Adventures in Adaptations
Posted in Around the Garden, Exhibitions on January 26 2012, by Matt Newman
At the core of botany is a rampant love of adventure. It’s traipsing through the back yard in search of four-leaf clovers as much as it’s hiking through a cloud forest on the trail of a rare epiphyte. It’s about climbing trees, whistling through blades of grass, and chasing the satisfaction of discovery. The need to uncover new things begins early. And if, as Carl Sagan once said, “every kid starts out as a natural-born scientist,” there’s no better team to enlist in our search for Dr. Ed!
That’s Dr. Ed Apshon to be precise. The good professor travels the globe in his quest to uncover the many unique adaptations the plant world employs to survive in all manner of climates and conditions. But he’s occasionally a little hard to keep up with.

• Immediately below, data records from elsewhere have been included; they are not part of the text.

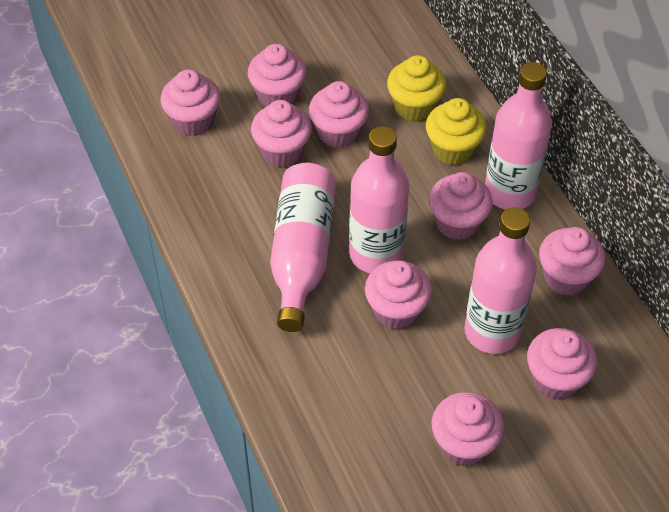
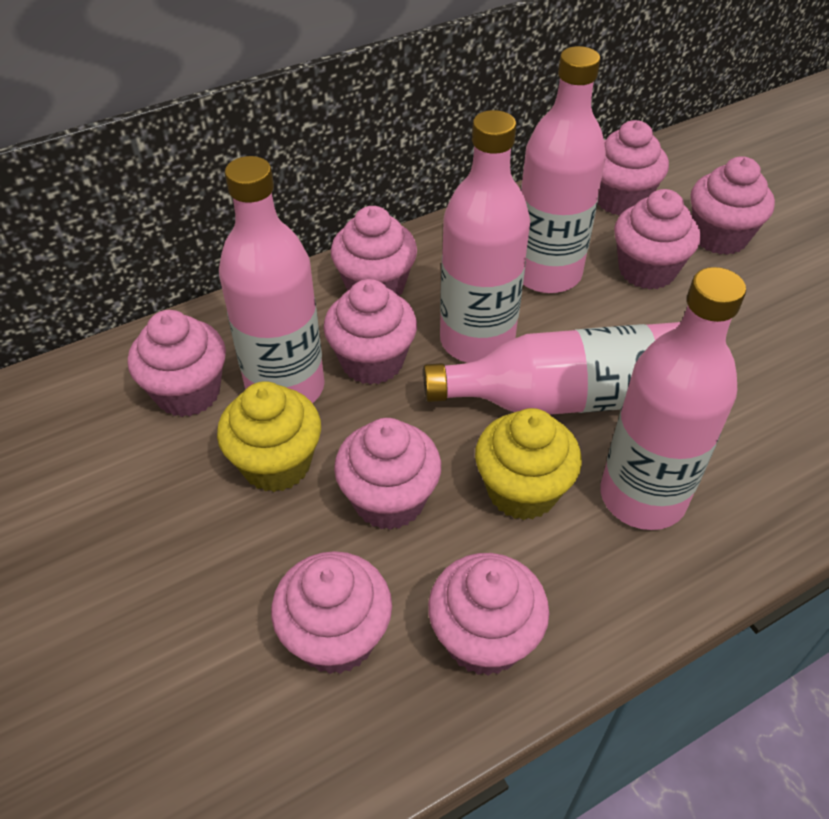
pink bottle: 4 -> 5

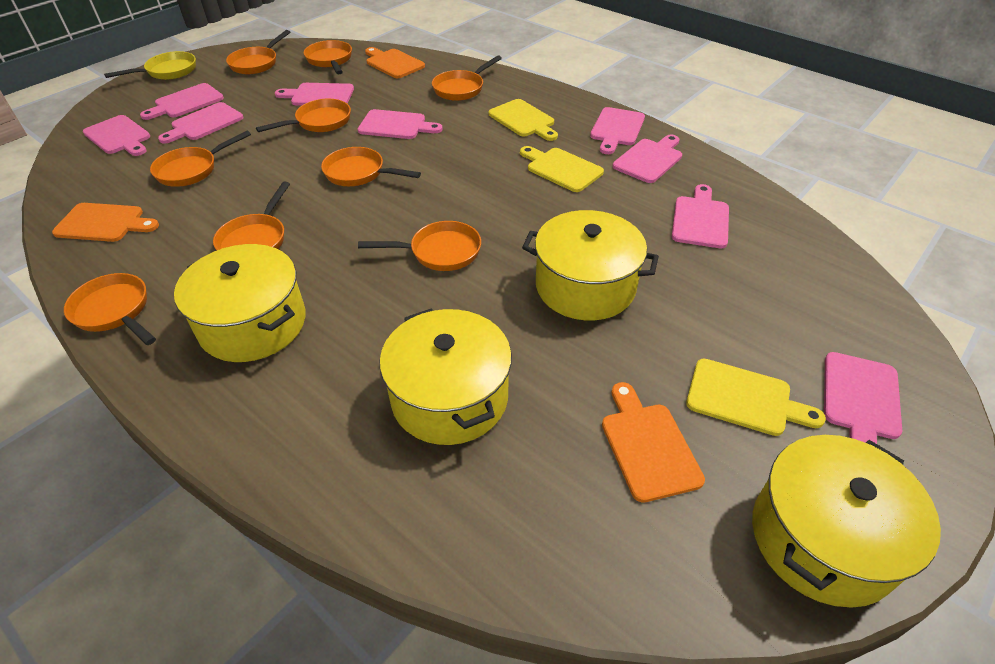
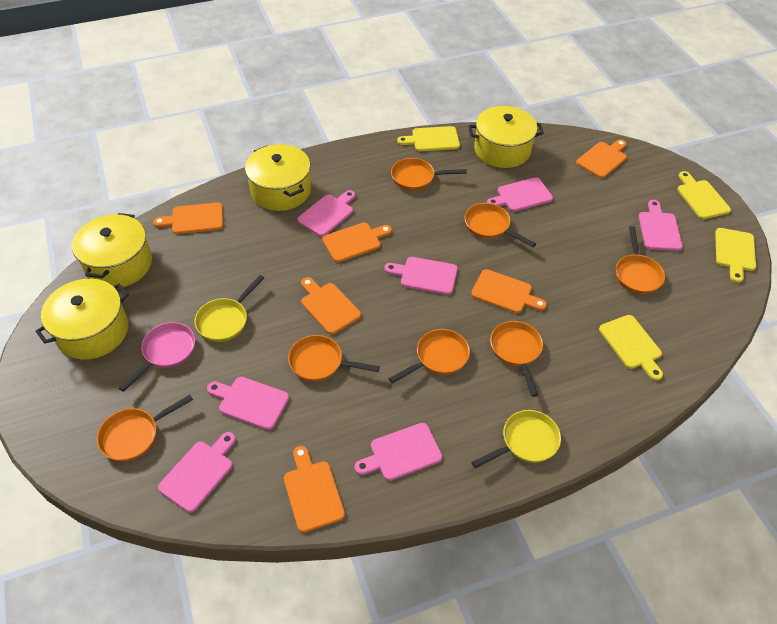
orange cutting board: 3 -> 6
orange pan: 9 -> 7
pink cutting board: 9 -> 7
pink pan: 0 -> 1
yellow cutting board: 3 -> 4
yellow pan: 1 -> 2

For this year’s Caribbean Garden, we’ll need the sharp eyes of a younger crowd to help us find him.
Running now through February 26 in our century-old glasshouse, Adventures in Adaptations challenges young visitors to put on their thinking caps and puzzle out the whereabouts and traits of strange trees, hardy flowering plants, and even the very Doctor himself. Where has he been, and where is he going next? Kids will each spend about an hour exploring the Conservatory with field notebook at the ready and pencil in hand, decrypting Dr. Ed’s riddles on a scavenger hunt through our many living habitats. But the Conservatory is only one part of the equation.
Deciphering the notebook’s mysteries means traveling to the Everett Children’s Adventure Garden nearby. Along the way, native pines and deciduous trees will need the young scientists’ identification. Finishing the trek means stepping into the Discovery Center to pot their very own plants (we weren’t about to leave them with nothing more than the reward of completion, satisfying as it is).
So encourage exploration! It’s part of keeping a young mind sharp. When you come for our Caribbean Garden, don’t forget to outfit your tagalongs with a field notebook from the ticket booth; you’ll need a cell phone with text messaging ability as well for checking answers as your kids work out each puzzle. And when the day is done, they can pick up where they left off by logging in to Plant Hunters at home, a challenge of discovery featuring more than 60 other Conservatory specimens.
Adventures in Adaptations is just one facet of the Caribbean Garden, our mid-winter exhibition designed to let you escape the frigid city for a moment and step into tropical warmth. Visit the NYBG from now until February 26 for salsa dancing, photography mini-workshops, and the kind of climate that makes the islands such a daydream this time of year. Don’t forget to pick up tickets, either at the gate or online.